> Direction
Copy each of the records below word for word, keeping every line the same.

> Listed records

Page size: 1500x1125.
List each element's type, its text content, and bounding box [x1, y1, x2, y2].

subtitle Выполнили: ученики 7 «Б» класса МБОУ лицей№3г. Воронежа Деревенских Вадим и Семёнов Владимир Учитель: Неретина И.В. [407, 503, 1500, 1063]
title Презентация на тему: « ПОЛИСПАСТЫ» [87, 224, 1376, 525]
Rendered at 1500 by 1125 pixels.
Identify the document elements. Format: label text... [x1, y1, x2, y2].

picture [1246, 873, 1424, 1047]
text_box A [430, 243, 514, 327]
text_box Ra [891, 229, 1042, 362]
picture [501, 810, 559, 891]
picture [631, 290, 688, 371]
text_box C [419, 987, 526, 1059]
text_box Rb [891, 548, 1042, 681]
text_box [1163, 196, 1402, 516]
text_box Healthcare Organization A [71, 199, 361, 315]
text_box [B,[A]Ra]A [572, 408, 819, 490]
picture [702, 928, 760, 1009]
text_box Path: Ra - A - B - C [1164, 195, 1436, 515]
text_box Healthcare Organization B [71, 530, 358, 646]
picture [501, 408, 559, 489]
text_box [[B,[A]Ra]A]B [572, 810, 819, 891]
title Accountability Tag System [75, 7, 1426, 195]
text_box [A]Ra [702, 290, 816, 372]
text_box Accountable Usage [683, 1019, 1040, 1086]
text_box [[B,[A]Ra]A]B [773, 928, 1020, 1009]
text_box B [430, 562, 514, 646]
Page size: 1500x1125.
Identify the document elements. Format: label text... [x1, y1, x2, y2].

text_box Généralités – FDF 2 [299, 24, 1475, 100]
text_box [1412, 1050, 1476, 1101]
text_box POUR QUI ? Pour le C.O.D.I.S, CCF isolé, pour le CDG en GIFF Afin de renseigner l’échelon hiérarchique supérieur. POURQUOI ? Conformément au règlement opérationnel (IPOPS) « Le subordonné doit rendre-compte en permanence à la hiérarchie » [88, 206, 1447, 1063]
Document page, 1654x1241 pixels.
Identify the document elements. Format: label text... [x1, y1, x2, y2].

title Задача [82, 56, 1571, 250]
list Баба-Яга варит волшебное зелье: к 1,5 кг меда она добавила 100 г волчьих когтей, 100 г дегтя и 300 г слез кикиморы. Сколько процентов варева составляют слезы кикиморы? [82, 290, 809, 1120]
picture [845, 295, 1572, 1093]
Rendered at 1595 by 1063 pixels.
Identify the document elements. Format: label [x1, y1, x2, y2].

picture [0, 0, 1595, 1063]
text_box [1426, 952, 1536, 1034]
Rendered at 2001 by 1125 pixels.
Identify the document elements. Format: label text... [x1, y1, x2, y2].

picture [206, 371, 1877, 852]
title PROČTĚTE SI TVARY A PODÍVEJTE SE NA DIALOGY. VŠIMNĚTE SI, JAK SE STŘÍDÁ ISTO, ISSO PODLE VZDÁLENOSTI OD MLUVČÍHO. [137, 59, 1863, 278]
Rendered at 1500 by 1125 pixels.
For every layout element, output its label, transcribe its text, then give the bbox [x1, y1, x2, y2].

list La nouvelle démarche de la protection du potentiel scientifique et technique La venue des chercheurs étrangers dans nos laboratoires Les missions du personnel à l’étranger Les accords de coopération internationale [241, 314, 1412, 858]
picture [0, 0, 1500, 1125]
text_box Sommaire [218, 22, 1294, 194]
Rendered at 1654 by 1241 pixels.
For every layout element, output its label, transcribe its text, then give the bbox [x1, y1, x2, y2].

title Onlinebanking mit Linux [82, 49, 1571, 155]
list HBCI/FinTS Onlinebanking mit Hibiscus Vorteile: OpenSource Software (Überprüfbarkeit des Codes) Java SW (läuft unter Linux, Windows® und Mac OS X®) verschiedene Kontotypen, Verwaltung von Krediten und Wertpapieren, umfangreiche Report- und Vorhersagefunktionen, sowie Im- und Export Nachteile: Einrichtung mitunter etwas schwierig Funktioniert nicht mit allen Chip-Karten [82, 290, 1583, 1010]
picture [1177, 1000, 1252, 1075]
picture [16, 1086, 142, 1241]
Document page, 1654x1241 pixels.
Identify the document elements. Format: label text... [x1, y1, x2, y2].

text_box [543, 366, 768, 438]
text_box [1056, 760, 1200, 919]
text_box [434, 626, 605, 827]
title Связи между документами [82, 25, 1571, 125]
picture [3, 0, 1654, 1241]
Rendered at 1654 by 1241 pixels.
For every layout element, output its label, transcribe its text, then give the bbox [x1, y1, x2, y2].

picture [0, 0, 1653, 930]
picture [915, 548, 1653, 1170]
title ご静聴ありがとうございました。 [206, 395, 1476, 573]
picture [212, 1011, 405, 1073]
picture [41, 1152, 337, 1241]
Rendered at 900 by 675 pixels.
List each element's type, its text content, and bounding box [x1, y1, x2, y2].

> Exercise output
Page size: 1500x1125.
List each element's type, its text content, and bounding box [x1, y1, x2, y2].

subtitle Выполнили: ученики 7 «Б» класса МБОУ лицей№3г. Воронежа Деревенских Вадим и Семёнов Владимир Учитель: Неретина И.В. [407, 503, 1500, 1063]
title Презентация на тему: « ПОЛИСПАСТЫ» [87, 224, 1376, 525]
Rendered at 1500 by 1125 pixels.
Identify the document elements. Format: label text... [x1, y1, x2, y2].

picture [1246, 873, 1424, 1047]
text_box A [430, 243, 514, 327]
text_box Ra [891, 229, 1042, 362]
picture [501, 810, 559, 891]
picture [631, 290, 688, 371]
text_box C [419, 987, 526, 1059]
text_box Rb [891, 548, 1042, 681]
text_box [1163, 196, 1402, 516]
text_box Healthcare Organization A [71, 199, 361, 315]
text_box [B,[A]Ra]A [572, 408, 819, 490]
picture [702, 928, 760, 1009]
text_box Path: Ra - A - B - C [1164, 195, 1436, 515]
text_box Healthcare Organization B [71, 530, 358, 646]
picture [501, 408, 559, 489]
text_box [[B,[A]Ra]A]B [572, 810, 819, 891]
title Accountability Tag System [75, 7, 1426, 195]
text_box [A]Ra [702, 290, 816, 372]
text_box Accountable Usage [683, 1019, 1040, 1086]
text_box [[B,[A]Ra]A]B [773, 928, 1020, 1009]
text_box B [430, 562, 514, 646]
Page size: 1500x1125.
Identify the document elements. Format: label text... [x1, y1, x2, y2].

text_box Généralités – FDF 2 [299, 24, 1475, 100]
text_box [1412, 1050, 1476, 1101]
text_box POUR QUI ? Pour le C.O.D.I.S, CCF isolé, pour le CDG en GIFF Afin de renseigner l’échelon hiérarchique supérieur. POURQUOI ? Conformément au règlement opérationnel (IPOPS) « Le subordonné doit rendre-compte en permanence à la hiérarchie » [88, 206, 1447, 1063]
Document page, 1654x1241 pixels.
Identify the document elements. Format: label text... [x1, y1, x2, y2].

title Задача [82, 56, 1571, 250]
list Баба-Яга варит волшебное зелье: к 1,5 кг меда она добавила 100 г волчьих когтей, 100 г дегтя и 300 г слез кикиморы. Сколько процентов варева составляют слезы кикиморы? [82, 290, 809, 1120]
picture [845, 295, 1572, 1093]
Rendered at 1595 by 1063 pixels.
Identify the document elements. Format: label [x1, y1, x2, y2].

picture [0, 0, 1595, 1063]
text_box [1426, 952, 1536, 1034]
Rendered at 2001 by 1125 pixels.
Identify the document elements. Format: label text... [x1, y1, x2, y2].

picture [206, 371, 1877, 852]
title PROČTĚTE SI TVARY A PODÍVEJTE SE NA DIALOGY. VŠIMNĚTE SI, JAK SE STŘÍDÁ ISTO, ISSO PODLE VZDÁLENOSTI OD MLUVČÍHO. [137, 59, 1863, 278]
Rendered at 1500 by 1125 pixels.
For every layout element, output its label, transcribe its text, then give the bbox [x1, y1, x2, y2].

list La nouvelle démarche de la protection du potentiel scientifique et technique La venue des chercheurs étrangers dans nos laboratoires Les missions du personnel à l’étranger Les accords de coopération internationale [241, 314, 1412, 858]
picture [0, 0, 1500, 1125]
text_box Sommaire [218, 22, 1294, 194]
Rendered at 1654 by 1241 pixels.
For every layout element, output its label, transcribe its text, then give the bbox [x1, y1, x2, y2].

title Onlinebanking mit Linux [82, 49, 1571, 155]
list HBCI/FinTS Onlinebanking mit Hibiscus Vorteile: OpenSource Software (Überprüfbarkeit des Codes) Java SW (läuft unter Linux, Windows® und Mac OS X®) verschiedene Kontotypen, Verwaltung von Krediten und Wertpapieren, umfangreiche Report- und Vorhersagefunktionen, sowie Im- und Export Nachteile: Einrichtung mitunter etwas schwierig Funktioniert nicht mit allen Chip-Karten [82, 290, 1583, 1010]
picture [1177, 1000, 1252, 1075]
picture [16, 1086, 142, 1241]
Document page, 1654x1241 pixels.
Identify the document elements. Format: label text... [x1, y1, x2, y2].

text_box [543, 366, 768, 438]
text_box [1056, 760, 1200, 919]
text_box [434, 626, 605, 827]
title Связи между документами [82, 25, 1571, 125]
picture [3, 0, 1654, 1241]
Rendered at 1654 by 1241 pixels.
For every layout element, output its label, transcribe its text, then give the bbox [x1, y1, x2, y2].

picture [0, 0, 1653, 930]
picture [915, 548, 1653, 1170]
title ご静聴ありがとうございました。 [206, 395, 1476, 573]
picture [212, 1011, 405, 1073]
picture [41, 1152, 337, 1241]
Rendered at 900 by 675 pixels.
List each element's type, its text content, and bounding box [x1, y1, x2, y2].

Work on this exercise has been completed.